Davon bin ich vollkommen überzeugt. Die Familie ist durch eine schwere Zeit gegangen, hat Milliarden ausgeben müssen und hat Dividendenverzicht geübt. Das zeigt doch, dass die Porsches und Piëchs ein hohes Interesse an dieser Beteiligung haben.
Konzentriert sich das Interesse der Familie nicht in Wahrheit auf Porsche?
Bildhaft gesprochen ist Porsche selbstverständlich so etwas wie das Wohnzimmer. Es ist bekannt, dass ich einer bin, der sich ärgert, wenn da Möbel verschoben werden. Aber Porsche wird ohne Volkswagen nicht mehr Porsche sein. Viele sagen: Kauft Porsche raus! Aber das würde nicht funktionieren. Wir haben im Konzern eine Arbeitsteilung entwickelt, die viele Synergien bringt. Ein weiteres Beispiel sind die Abgasthemen; ohne eine Fahrzeugflotte ist das nicht hinzubekommen. Wenn Porsche aus Volkswagen herausgenommen wird und versucht, eigenständig zu sein, dann würde das Unternehmen kaputtgehen. Ich sehe es so: Porsche ist das Wohnzimmer, das Haus ist Volkswagen. Versuchen Sie mal, ihr Wohnzimmer außerhalb des Hauses hinzustellen! Das wird Ihnen nicht gelingen.

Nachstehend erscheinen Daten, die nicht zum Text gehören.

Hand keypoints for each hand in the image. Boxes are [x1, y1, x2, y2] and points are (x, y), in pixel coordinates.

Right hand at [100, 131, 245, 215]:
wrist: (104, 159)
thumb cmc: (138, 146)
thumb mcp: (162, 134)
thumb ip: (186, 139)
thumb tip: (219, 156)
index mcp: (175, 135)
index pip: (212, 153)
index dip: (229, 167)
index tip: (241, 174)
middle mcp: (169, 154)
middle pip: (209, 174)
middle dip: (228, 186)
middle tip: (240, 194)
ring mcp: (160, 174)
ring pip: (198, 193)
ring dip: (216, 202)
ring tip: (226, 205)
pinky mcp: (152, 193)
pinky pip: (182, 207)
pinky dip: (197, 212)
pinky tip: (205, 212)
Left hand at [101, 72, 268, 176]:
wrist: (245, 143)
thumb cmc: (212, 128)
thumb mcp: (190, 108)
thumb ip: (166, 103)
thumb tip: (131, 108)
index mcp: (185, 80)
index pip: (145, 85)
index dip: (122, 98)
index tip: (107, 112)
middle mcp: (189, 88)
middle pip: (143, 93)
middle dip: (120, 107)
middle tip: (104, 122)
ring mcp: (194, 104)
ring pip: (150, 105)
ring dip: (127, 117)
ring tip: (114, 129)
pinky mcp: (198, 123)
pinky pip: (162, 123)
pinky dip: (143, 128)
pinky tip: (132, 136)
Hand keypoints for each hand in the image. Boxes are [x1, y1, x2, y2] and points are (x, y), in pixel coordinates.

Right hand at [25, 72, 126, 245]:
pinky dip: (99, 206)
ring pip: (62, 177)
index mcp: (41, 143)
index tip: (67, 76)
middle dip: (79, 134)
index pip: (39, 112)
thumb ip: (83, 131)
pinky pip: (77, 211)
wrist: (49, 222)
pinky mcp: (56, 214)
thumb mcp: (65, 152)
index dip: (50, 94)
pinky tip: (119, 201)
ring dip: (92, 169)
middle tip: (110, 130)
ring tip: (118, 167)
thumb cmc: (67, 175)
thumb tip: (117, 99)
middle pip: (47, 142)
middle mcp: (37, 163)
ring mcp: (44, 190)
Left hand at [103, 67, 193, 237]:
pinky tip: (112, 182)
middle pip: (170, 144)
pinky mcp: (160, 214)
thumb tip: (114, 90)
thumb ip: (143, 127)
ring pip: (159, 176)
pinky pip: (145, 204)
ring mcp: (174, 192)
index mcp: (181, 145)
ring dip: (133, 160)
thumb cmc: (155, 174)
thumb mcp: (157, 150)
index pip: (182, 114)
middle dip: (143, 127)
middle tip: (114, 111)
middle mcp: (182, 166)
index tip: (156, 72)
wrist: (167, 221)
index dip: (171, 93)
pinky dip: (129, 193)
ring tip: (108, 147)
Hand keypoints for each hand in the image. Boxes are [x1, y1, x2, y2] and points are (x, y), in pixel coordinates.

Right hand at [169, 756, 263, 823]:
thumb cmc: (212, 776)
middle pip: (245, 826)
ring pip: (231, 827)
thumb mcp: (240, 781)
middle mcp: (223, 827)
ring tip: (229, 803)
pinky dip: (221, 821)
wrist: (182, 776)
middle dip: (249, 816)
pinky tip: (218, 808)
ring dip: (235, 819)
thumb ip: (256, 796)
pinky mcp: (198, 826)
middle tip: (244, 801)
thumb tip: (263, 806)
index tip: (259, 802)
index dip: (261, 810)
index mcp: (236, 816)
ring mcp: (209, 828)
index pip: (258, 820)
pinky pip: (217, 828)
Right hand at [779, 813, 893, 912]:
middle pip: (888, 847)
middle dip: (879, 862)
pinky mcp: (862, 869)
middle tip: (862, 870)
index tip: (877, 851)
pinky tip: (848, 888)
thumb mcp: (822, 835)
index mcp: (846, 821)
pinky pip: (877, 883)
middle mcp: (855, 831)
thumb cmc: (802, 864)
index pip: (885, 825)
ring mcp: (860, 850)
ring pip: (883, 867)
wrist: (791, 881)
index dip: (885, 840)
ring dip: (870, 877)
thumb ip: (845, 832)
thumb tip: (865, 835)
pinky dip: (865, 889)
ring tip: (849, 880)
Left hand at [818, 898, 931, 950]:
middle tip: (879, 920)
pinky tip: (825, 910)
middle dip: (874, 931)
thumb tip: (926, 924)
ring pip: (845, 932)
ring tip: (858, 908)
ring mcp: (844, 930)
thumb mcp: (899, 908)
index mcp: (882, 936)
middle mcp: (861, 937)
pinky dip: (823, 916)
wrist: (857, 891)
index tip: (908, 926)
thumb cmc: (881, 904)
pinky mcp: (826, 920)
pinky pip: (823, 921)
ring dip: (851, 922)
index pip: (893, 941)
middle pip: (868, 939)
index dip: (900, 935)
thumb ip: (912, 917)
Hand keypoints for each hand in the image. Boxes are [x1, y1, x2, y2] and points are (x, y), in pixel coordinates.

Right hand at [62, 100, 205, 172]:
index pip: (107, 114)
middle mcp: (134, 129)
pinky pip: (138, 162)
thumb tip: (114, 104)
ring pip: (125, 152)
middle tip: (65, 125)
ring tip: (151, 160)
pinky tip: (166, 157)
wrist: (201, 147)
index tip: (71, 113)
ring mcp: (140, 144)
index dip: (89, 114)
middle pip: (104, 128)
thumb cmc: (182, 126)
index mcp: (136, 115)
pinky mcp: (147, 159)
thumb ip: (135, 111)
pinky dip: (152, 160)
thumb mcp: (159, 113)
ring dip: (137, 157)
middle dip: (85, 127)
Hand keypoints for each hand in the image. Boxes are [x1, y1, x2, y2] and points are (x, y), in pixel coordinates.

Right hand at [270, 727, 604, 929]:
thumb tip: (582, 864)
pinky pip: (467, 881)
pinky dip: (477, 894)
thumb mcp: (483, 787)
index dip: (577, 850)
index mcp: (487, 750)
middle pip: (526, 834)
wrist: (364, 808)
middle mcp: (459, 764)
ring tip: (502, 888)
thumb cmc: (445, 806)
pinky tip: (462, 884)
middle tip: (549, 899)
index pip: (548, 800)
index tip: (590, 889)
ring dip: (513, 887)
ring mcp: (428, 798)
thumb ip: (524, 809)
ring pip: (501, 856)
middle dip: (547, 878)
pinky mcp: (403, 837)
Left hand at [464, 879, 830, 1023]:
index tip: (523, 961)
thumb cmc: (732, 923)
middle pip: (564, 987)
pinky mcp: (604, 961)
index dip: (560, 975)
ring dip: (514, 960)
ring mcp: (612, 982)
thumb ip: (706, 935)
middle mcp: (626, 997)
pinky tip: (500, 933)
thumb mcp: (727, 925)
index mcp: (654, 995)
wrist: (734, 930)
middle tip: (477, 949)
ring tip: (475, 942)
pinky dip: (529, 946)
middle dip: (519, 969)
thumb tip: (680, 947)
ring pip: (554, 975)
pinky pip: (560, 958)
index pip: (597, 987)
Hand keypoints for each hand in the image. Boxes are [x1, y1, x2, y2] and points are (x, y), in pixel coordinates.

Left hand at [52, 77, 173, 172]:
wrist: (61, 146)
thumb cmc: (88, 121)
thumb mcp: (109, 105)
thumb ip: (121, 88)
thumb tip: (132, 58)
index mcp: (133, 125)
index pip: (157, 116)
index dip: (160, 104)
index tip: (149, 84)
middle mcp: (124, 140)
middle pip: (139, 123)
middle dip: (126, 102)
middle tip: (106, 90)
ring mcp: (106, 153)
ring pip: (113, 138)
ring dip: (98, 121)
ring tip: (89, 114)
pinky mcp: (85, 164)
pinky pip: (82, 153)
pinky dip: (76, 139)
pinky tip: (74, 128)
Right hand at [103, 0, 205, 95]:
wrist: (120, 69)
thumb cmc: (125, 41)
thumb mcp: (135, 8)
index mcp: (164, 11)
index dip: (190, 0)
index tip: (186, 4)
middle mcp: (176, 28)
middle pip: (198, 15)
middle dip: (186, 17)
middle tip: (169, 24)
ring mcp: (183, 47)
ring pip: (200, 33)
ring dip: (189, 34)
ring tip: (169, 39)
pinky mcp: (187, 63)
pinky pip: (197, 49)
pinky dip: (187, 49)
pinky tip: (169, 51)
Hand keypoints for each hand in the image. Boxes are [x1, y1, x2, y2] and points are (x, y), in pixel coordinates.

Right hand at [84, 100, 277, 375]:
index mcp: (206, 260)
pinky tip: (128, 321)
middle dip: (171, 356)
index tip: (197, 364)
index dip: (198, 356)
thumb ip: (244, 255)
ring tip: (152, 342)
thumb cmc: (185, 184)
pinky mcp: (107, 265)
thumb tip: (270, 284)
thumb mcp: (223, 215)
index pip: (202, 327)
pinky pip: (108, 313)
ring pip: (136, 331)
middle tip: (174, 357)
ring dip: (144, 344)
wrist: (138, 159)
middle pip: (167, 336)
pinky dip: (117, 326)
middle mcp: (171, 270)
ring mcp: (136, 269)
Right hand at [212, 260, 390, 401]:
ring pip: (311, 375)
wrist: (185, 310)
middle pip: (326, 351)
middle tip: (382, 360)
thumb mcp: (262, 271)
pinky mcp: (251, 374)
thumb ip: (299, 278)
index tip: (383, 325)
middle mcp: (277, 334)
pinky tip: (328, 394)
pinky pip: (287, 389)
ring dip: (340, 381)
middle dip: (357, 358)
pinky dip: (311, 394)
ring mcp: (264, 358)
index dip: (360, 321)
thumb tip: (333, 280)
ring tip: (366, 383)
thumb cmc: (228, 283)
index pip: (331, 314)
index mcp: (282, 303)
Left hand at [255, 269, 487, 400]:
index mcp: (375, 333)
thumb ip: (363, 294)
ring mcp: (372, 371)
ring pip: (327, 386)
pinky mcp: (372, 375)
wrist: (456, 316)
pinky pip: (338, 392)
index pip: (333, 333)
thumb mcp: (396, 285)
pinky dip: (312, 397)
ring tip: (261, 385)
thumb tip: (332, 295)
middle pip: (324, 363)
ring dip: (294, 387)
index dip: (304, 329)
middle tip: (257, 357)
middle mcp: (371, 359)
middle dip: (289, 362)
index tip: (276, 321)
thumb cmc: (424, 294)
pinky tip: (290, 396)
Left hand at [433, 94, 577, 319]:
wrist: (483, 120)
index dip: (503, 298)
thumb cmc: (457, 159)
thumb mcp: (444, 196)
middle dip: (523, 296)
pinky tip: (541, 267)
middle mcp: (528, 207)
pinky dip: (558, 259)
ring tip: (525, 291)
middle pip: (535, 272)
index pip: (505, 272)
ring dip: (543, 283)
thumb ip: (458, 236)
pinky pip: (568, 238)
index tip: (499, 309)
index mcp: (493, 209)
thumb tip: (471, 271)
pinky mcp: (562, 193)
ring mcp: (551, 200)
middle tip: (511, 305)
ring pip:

Sieht das die neue Eigentümergeneration auch so?
Ja, das gilt zum Beispiel für Peter Daniell Porsche, Christian Porsche, Stefan Piëch oder Louise Kiesling. Die haben alle Benzin im Blut. Natürlich ist das eine neue, eine andere Generation. Die Mitglieder dieser vierten Generation sind wie die Väter sehr belegschaftsorientiert. Und sie wissen, dass das Trikot nicht von alleine schwitzt. Wir müssen mehr tun als wir denken. Denn VW steht vor einer enormen Herausforderung durch die Zeitenwende durch Elektromobilität und die Digitalisierung.